- Born: Utah, United States
- Education: University of Utah, BA; Brigham Young University, MA; George Washington University, PhD
- Occupation: Political scientist

= Morgan Lyon Cotti =

American political scientist

Morgan Lyon Cotti is an American political scientist and, since 2017, is the Associate Director of the Hinckley Institute of Politics.

Cotti's interest in politics began when she was 16 years old and served as a Page of the United States Senate. She obtained degrees from University of Utah and Brigham Young University and completed a PhD in Political Science from George Washington University.

==Career==
Cotti joined the Utah Foundation in 2011 as an analyst and later the organization's research director. In 2013, Cotti joined the Hinckley Institute of Politics as State and Local Program Director. She later was named Associate Director of the organization. She is also an associate adjunct professor in political science at the University of Utah.

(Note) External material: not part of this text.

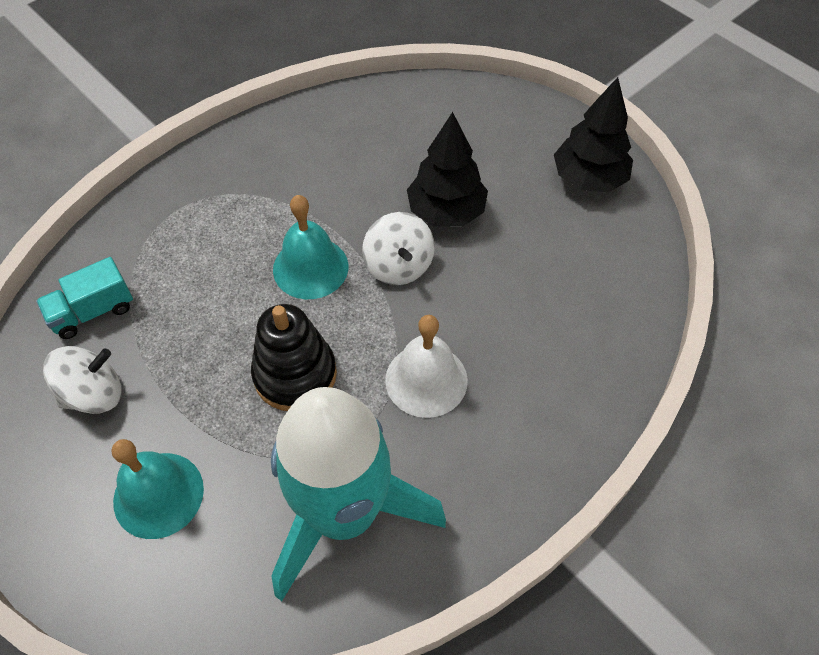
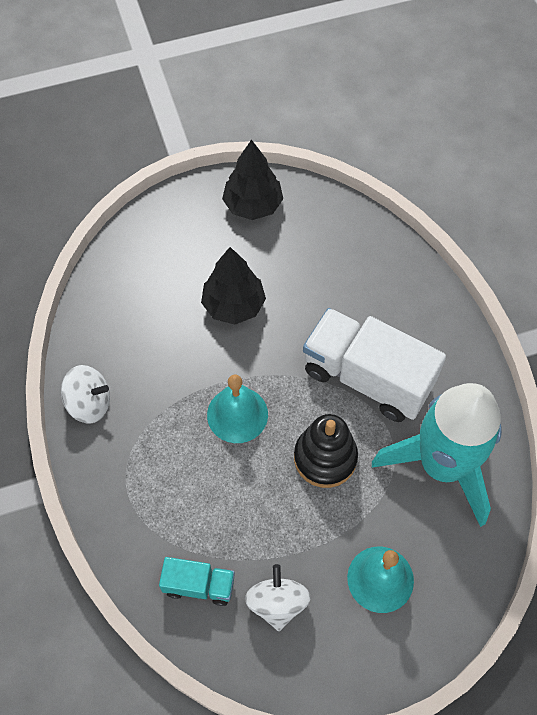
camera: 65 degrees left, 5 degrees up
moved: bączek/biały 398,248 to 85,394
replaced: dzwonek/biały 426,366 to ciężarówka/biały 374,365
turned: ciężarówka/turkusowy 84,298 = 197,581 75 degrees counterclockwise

In 2020, Cotti was the volunteer and academic program director for the 2020 United States vice-presidential debate between Kamala Harris and Mike Pence.

Cotti serves on the board of Utah Women Run, a nonpartisan group that works to encourage women to engage in politics and run for office.

==Personal life==
Cotti lives in Salt Lake City and is married with two children. She is a member of the Church of Jesus Christ of Latter-day Saints.